--- EXERCISE PROMPT ---
Through the last line of the entries, please copy every line exactly, starting with the one that contains "407 404 256".

** RECORDS FOR THE TASK follows **

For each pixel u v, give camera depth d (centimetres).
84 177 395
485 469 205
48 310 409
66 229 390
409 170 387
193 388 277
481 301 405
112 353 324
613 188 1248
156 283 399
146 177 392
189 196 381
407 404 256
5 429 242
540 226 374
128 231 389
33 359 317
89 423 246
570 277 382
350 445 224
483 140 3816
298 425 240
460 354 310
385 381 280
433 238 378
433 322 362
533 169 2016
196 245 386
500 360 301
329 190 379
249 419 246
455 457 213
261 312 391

** End of RECORDS FOR THE TASK **

--- EXERCISE RESULT ---
407 404 256
5 429 242
540 226 374
128 231 389
33 359 317
89 423 246
570 277 382
350 445 224
483 140 3816
298 425 240
460 354 310
385 381 280
433 238 378
433 322 362
533 169 2016
196 245 386
500 360 301
329 190 379
249 419 246
455 457 213
261 312 391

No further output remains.